Assessed values continue to rise

New-home construction continues to boost assessed property values in Mohave County.

Assessed valuation in the county comes to almost $1.2 billion, an increase of

10.6 percent from 2002, according to figures released Monday by County Assessor Bev Payne.

Assessed values – known formally as full-cash net assessed values - increased by about 1.3 percent in 1999, 2.4 percent in 2000, 5.5 percent in 2001 and 5.2 percent in 2002.

"We just get a lot more homes, and a lot more businesses and a lot more industries" coming to Mohave County, Payne said.

County Supervisor Pete Byers agrees with Payne's assessment.

"Property values are increasing because things are selling," he said.

"Look how our county boomed in population."

Payne said the value of new construction for 2003 has been projected to exceed $103.8 million.

That would compare with $32.6 million during 2002 and $35.5 million in 2001.

Payne explained that the county estimates the value of new construction so early during the year so that officials can come up a revenue projection for the next budget, which takes effect July 1.

She said the county's $1.2 billion assessed valuation accounts for only a portion of the full-cash value of $9.5 billion because her office deducts tax breaks and the ratios in which assessed values are determined.

The assessed value for commercial property is 25 percent of the full-cash value and the assessed value for residential property is 10 percent, Payne said.

The county has about 240,000 parcels.

Payne said that taxing agencies such as school districts use the full-cash assessed values to determine secondary property tax rates.

Secondary property taxes usually are voter-approved bond measures, she added.

She said the county's primary tax rate of $1.75 per $100 in assessed valuation is figured against limited net value, rather than full cash value.

Limited net value is determined using a formula set by state law, which was designed by prevent taxable valuation on land from increasing more than 10 percent a year.

"It's Arizona's answer to Prop 13," Payne said, referring to the property tax break measure approved by California voters in 1978.

She said Mohave County's total limited net value for 2003 is $31.3 million less than the full-cash assessed value.

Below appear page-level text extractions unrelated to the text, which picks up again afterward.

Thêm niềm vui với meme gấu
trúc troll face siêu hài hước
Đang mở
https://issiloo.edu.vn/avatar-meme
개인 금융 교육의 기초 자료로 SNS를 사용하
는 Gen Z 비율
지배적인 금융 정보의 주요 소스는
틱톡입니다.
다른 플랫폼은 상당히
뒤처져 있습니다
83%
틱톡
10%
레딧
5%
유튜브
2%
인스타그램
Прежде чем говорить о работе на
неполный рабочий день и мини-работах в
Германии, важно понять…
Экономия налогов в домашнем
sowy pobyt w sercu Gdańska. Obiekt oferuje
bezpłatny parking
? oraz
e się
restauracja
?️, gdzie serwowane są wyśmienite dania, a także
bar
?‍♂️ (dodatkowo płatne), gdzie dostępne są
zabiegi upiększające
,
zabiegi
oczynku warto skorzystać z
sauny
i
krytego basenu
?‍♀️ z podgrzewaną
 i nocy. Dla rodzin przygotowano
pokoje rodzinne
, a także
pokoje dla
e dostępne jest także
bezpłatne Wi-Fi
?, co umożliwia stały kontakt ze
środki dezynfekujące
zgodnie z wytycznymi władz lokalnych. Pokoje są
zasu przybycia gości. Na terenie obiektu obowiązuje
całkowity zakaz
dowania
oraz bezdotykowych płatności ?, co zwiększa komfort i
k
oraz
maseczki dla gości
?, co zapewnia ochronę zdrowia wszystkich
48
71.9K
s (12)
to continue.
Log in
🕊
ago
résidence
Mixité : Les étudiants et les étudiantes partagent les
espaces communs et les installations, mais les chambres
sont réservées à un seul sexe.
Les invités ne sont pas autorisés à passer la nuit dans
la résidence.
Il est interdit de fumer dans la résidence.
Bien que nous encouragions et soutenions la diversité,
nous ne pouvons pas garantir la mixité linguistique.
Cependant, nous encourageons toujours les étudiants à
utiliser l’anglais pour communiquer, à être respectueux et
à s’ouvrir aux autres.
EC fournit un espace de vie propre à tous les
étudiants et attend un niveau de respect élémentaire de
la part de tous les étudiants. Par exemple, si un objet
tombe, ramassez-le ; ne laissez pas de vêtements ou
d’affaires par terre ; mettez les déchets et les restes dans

Payne said that while assessed values have gone up countywide, they may be declining in some areas of the county.

"Who knows?" she said.

"It depends on where you are in the county.

They may go down.

They have been known to go down in Bullhead (City)."

Payne said she does not expect the upcoming closure of North Star Steel Arizona to have a major effect on total assessed valuation.

She said the manufacturer accounts for about $4.5 million of the full-cash assessed value of nearly $1.2 billion.

North Star Steel officials announced Friday that the plant, opened in 1996, will close because of economic factors, including electricity costs.